● Text block
Skip to content
This repository has been archived by the owner on May 14, 2024. It is now read-only.

comgr lacks MT safety #27

Closed
atamazov opened this issue May 1, 2020 · 11 comments
Closed

comgr lacks MT safety #27

atamazov opened this issue May 1, 2020 · 11 comments
Assignees
Labels
enhancement New feature or request priority_high

Comments

@atamazov
Copy link

atamazov commented May 1, 2020

It seems like comgr is not working properly in multithreaded contexts. This prevents it from full-blown usage in MIOpen.

How to reproduce

Prerequisites: A linux machine with gfx900/906/908 GPU card installed (Radeon VII preferred), vanilla ROCm 3.3.

  • (1) Pull the https://github.com/ROCmSoftwarePlatform/MIOpen/tree/comgr-attach branch from MIOpen repo and checkout ROCm/MIOpen@9a3a2e7
  • (2) Build MIOpen library and MIOpenDriver with HIP backend. Use developer build, cmake -DBUILD_DEV=On... (see here for detailed instruction), then make MIOpenDriver -j. Do not install.
  • (3) Optional: modify environment to skip non-relevant kernels in MIOpen. This would speed-up execution and clean MIOpen logs from non-relevant information.
export MIOPEN_DEBUG_CONV_GEMM=0
export MIOPEN_DEBUG_CONV_FFT=0
export MIOPEN_DEBUG_CONV_IMPLICIT_GEMM=0
export MIOPEN_DEBUG_CONV_SCGEMM=0
export MIOPEN_DEBUG_CONV_WINOGRAD=0
export MIOPEN_DEBUG_CONV_DIRECT=1
export MIOPEN_DEBUG_GCN_ASM_KERNELS=0
export MIOPEN_DEBUG_OPENCL_CONVOLUTIONS=1
  • (4) Run the following command and make sure that it works fine:
$ ./bin/MIOpenDriver conv -x 20 -y 5 -W 700 -H 161 -c 1 -n 8 -k 32 -p 0 -q 0 -u 2 -v 2 -l 1 -j 1 -g 1 -F 1 -V 0 -s 0 -t 1 -i 1
MIOpenDriver conv -x 20 -y 5 -W 700 -H 161 -c 1 -n 8 -k 32 -p 0 -q 0 -u 2 -v 2 -l 1 -j 1 -g 1 -F 1 -V 0 -s 0 -t 1 -i 1
MIOpen Forward Conv. Algorithm: 1, Solution: 9/ConvOclDirectFwdGen
GPU Kernel Time Forward Conv. Elapsed: 0.307048 ms (average)
stats: name, n, c, ho, wo, x, y, k, flopCnt, bytesRead, bytesWritten, GFLOPs, GB/s, timeMs
stats: fwd-conv5x20u2, 8, 1, 79, 341, 5, 20, 32,  1379276800, 3619200, 27585536, 4492, 102, 0.307048
  • (5) Optional: re-run the same command prefixed with MIOPEN_LOG_LEVEL=5 and make sure that the following lines present on the console:
Info [EvaluateInvokers] ConvOclDirectFwdGen: MIOpenCDFGen4: 0.323367 < 3.40282e+38
Info [EvaluateInvokers] ConvOclDirectFwd: MIOpenConvUni: 1.67044 >= 0.323367
...
Info [FindConvFwdAlgorithm] FW Chosen Algorithm: ConvOclDirectFwdGen , 0, 0.323367

These upper two lines tell us that two kernels (MIOpenCDFGen4 and MIOpenConvUni) obtained from two Solutions (ConvOclDirectFwdGen and ConvOclDirectFwd) were built and run by the library. The third line says that ConvOclDirectFwdGen (the fastest) was selected. The library builds the kernels in parallel; you may wish to export MIOPEN_ENABLE_LOGGING_MPMT=1 and MIOPEN_LOG_LEVEL=6 and see these details in the console log.

● Record extracts
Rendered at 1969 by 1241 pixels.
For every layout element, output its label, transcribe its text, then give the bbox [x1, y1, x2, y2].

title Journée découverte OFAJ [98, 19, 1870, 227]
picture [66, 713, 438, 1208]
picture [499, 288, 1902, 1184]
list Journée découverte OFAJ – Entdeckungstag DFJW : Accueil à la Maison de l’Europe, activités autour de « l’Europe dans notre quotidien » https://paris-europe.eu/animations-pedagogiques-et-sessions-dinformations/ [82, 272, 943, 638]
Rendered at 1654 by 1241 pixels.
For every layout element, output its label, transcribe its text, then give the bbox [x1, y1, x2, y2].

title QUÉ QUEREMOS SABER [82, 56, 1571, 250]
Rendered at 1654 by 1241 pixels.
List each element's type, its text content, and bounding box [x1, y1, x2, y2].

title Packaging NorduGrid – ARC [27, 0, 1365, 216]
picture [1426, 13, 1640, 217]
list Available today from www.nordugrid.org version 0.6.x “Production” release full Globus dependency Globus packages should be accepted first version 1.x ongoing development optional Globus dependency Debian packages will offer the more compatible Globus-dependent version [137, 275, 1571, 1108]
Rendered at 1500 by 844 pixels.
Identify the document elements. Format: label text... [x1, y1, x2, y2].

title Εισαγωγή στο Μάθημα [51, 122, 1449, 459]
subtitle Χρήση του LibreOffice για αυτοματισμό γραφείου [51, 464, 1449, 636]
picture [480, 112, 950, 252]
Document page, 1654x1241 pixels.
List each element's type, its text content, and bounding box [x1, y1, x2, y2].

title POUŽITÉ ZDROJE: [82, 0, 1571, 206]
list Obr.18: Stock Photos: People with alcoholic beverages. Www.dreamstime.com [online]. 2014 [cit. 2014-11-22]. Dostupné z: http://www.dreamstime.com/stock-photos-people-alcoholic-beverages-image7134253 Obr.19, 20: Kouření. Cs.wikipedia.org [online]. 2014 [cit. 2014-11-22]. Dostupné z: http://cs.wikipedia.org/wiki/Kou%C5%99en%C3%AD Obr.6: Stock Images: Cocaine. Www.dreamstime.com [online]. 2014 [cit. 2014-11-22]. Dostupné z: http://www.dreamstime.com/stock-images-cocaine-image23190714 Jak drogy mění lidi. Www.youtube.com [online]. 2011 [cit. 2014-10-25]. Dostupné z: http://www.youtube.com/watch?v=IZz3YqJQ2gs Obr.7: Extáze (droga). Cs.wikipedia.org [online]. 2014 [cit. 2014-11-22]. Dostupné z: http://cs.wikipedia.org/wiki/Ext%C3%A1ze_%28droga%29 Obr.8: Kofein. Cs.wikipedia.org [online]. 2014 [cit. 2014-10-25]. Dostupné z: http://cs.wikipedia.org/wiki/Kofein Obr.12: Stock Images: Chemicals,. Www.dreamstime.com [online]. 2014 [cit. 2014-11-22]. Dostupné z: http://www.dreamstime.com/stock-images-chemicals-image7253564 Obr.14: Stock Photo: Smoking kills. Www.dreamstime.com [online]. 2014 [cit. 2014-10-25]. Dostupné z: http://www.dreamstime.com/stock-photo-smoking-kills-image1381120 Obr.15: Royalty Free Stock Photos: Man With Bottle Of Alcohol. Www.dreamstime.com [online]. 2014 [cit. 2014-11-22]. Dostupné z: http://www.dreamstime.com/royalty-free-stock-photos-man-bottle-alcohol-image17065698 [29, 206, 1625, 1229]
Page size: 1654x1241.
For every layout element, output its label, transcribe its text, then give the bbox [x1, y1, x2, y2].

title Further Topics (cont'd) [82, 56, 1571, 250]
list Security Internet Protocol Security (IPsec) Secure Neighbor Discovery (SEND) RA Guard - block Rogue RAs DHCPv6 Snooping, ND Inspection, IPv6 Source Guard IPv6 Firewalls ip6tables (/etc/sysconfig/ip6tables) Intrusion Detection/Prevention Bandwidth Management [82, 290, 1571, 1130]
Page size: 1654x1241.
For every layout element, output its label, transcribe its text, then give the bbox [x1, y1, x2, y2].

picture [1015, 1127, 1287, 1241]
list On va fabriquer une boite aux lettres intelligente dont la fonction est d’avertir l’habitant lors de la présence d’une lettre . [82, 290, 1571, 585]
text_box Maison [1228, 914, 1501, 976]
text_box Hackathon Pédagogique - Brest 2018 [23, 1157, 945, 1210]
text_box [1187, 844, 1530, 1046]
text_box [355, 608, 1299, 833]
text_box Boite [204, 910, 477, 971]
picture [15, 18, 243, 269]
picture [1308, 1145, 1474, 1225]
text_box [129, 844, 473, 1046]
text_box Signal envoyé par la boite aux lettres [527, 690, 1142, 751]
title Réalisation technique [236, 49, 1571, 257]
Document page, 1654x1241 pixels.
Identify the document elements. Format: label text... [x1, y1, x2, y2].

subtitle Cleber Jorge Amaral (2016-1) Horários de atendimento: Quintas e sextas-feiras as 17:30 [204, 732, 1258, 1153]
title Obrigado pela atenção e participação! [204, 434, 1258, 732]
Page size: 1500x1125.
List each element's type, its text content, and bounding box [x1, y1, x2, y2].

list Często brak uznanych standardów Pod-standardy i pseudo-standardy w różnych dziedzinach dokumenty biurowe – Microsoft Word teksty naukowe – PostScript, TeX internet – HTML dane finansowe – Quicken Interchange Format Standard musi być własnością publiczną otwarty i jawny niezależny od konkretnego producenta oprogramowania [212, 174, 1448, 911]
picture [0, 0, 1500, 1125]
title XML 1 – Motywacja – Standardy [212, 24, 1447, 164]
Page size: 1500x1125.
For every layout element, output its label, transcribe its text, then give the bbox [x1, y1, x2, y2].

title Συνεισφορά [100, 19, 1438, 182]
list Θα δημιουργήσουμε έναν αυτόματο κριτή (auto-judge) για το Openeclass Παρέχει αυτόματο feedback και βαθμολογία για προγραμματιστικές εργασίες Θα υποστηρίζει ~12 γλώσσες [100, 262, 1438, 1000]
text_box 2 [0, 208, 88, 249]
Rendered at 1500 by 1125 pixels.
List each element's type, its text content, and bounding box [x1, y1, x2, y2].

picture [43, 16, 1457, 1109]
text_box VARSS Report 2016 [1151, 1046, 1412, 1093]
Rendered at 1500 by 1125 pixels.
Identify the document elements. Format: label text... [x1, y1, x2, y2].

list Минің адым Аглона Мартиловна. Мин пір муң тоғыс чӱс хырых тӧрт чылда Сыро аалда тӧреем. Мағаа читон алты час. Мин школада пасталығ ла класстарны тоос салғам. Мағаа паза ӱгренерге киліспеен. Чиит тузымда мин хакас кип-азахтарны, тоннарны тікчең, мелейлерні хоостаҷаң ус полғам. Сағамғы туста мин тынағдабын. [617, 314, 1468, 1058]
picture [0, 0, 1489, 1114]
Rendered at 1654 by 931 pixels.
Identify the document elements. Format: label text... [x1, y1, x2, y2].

● Exercise description
Continue the issue report on comgr's lack of multithreading safety with its next part, picking up right after its last sentence.

● Output
  • (6) Now it's time to use comgr. Clean build directory (you can skip cleaning the build directory, but I am not sure if this would rebuild all the necessary components). Add -DMIOPEN_USE_COMGR=On to cmake command line (see here for details) and rebuild library and driver,
  • (7) Re-run the command from step (4). Output:
$ ./bin/MIOpenDriver conv -x 20 -y 5 -W 700 -H 161 -c 1 -n 8 -k 32 -p 0 -q 0 -u 2 -v 2 -l 1 -j 1 -g 1 -F 1 -V 0 -s 0 -t 1 -i 1
MIOpenDriver conv -x 20 -y 5 -W 700 -H 161 -c 1 -n 8 -k 32 -p 0 -q 0 -u 2 -v 2 -l 1 -j 1 -g 1 -F 1 -V 0 -s 0 -t 1 -i 1
clang (LLVM option parsing): for the --amdgpu-early-inline-all option: may only occur zero or one times!
clang (LLVM option parsing): for the --amdgpu-prelink option: may only occur zero or one times!
clang (LLVM option parsing): for the --amdgpu-internalize-symbols option: may only occur zero or one times!
clang (LLVM option parsing): for the --pgo-warn-misexpect option: may only occur zero or one times!

🔴 There are two problems:

  • Build does not succeed.
  • Build kills the driver. Neither error codes returned to MIOpen, nor exceptions thrown.

You can disable MT builds in MIOpen by the following env setting:

export MIOPEN_COMPILE_PARALLEL_LEVEL=1

and see that driver works normally in this case.

@scott-linder
Copy link

As an update on this, the first step will be to define the MT safety of all non-trivially-MT-safe APIs in Comgr to be MT-unsafe. Then future work to give APIs the most meaningful/useful safety guarantees can be backwards-compatible.

For now, assume all Comgr APIs are de-facto MT-unsafe.

@atamazov atamazov added enhancement New feature or request and removed bug Something isn't working labels Apr 30, 2021
@atamazov
Copy link
Author

atamazov commented Mar 3, 2023

@scott-linder I heard that there are some updates wrt this ticket, Can you please shed some light on this?

@kzhuravl
Copy link
Collaborator

kzhuravl commented Mar 3, 2023

CC @lamb-j

@atamazov
Copy link
Author

atamazov commented Mar 3, 2023

CC @averinevg

@lamb-j
Copy link
Collaborator

lamb-j commented Mar 3, 2023

We recently added two patches to Comgr related to this:

Currently we're enforcing thread safety by enclosing the LLVM calls that have unexpected side effects with mutex locks. As more updates are made to upstream LLVM related to these unexpected side effects, we hope to remove these locks to allow more parallelism in a multi-threaded Comgr context.

However there have been a couple of reports of potential bugs with the new Comgr MT approach. I haven't had a chance to fully investigate these yet.

Could you retest MIOpen with a newer Comgr including the above patches?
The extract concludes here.